WORK TO BE COMPLETED:
Write out, word for word, the passage of the Neuraxle thread below starting at "Closed arita37 closed" and ending at "serialized on disk.".

SUPPLIED PASSAGE:

★ ★ ★ ★

Neuraxio / Neuraxle

The world's cleanest AutoML library ✨ - Do hyperparameter tuning with the right pipeline abstractions to write clean deep learning production pipelines. Let your pipeline steps have hyperparameter spaces. Design steps in your pipeline like components. Compatible with Scikit-Learn, TensorFlow, and most other libraries, frameworks and MLOps environments.
https://www.neuraxle.org/
Apache License 2.0
606 stars 62 forks source link

Question: Simplified pipeline #265

Closed arita37 closed 3 years ago

arita37 commented 4 years ago

What do you think of this simplified pipeline ? https://github.com/arita37/mlmodels/blob/dev/mlmodels/pipeline.py

Everything is serialized on disk.

guillaume-chevalier commented 4 years ago

I think your code would be cleaner and shorter if using Neuraxle. Something like:

data = load_data()

p = Pipeline([
    FillNAValues(), 
    TruncatedSVD(n_components=n_components, n_iter=7, random_state=42), 
    YourDataCheckpoint()
])

p.fit(*data)

★ ★ ★ ★

Dataset items:
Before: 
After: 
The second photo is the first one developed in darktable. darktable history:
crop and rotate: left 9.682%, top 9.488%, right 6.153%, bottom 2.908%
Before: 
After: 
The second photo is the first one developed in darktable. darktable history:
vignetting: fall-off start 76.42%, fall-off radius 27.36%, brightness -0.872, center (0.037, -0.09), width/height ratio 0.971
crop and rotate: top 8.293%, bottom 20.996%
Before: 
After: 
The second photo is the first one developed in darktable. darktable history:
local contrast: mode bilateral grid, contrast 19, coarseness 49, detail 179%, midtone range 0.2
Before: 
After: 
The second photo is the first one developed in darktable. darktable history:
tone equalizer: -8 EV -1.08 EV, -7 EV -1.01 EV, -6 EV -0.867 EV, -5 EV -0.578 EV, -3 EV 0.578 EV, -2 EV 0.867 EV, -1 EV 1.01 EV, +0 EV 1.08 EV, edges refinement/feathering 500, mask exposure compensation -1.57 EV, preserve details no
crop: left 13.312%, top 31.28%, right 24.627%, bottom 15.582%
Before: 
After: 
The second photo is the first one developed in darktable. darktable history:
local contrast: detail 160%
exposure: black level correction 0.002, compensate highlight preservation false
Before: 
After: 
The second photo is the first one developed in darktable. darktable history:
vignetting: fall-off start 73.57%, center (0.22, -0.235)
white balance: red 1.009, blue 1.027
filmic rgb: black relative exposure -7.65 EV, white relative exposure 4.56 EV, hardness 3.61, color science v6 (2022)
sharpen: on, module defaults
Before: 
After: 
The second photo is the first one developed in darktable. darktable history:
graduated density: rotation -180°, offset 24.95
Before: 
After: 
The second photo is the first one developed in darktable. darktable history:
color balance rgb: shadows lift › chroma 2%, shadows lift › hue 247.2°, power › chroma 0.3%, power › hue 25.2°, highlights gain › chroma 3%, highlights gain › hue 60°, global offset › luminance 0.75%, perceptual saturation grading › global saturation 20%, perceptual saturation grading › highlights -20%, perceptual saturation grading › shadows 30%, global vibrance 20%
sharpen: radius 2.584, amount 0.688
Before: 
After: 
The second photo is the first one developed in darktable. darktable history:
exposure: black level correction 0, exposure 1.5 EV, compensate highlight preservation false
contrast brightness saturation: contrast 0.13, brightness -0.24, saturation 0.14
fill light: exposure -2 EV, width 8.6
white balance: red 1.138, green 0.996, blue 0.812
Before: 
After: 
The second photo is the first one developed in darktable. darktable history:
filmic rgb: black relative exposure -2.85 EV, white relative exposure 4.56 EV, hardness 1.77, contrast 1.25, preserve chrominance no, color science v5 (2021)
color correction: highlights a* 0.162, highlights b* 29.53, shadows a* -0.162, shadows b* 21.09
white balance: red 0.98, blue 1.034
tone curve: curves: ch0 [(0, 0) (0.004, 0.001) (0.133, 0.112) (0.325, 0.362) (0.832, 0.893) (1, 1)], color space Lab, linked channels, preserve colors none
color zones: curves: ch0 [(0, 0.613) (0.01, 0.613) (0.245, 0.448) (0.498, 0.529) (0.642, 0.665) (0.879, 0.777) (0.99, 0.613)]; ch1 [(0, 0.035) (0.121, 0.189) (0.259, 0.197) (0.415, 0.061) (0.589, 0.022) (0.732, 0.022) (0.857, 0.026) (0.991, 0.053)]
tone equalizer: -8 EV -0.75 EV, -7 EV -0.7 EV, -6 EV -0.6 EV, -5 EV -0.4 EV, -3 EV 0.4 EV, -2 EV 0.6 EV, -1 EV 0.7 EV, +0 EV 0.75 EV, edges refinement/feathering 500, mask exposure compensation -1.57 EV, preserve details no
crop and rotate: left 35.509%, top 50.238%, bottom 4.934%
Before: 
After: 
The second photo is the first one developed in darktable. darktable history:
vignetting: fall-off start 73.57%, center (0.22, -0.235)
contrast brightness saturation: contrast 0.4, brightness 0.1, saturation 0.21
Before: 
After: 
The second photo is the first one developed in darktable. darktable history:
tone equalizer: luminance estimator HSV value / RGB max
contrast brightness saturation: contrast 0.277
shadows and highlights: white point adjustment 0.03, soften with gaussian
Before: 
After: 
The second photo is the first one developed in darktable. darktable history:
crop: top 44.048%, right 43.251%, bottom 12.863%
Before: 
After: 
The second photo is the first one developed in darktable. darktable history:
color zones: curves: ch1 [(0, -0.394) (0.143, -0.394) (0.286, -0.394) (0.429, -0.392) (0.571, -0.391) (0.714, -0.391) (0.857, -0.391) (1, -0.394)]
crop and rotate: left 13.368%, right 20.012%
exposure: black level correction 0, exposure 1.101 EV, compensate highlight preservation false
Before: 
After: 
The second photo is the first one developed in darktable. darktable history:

★ ★ ★ ★

EXPECTED OUTPUT:
Closed arita37 closed 3 years ago

arita37 commented 4 years ago

What do you think of this simplified pipeline ? https://github.com/arita37/mlmodels/blob/dev/mlmodels/pipeline.py

Everything is serialized on disk.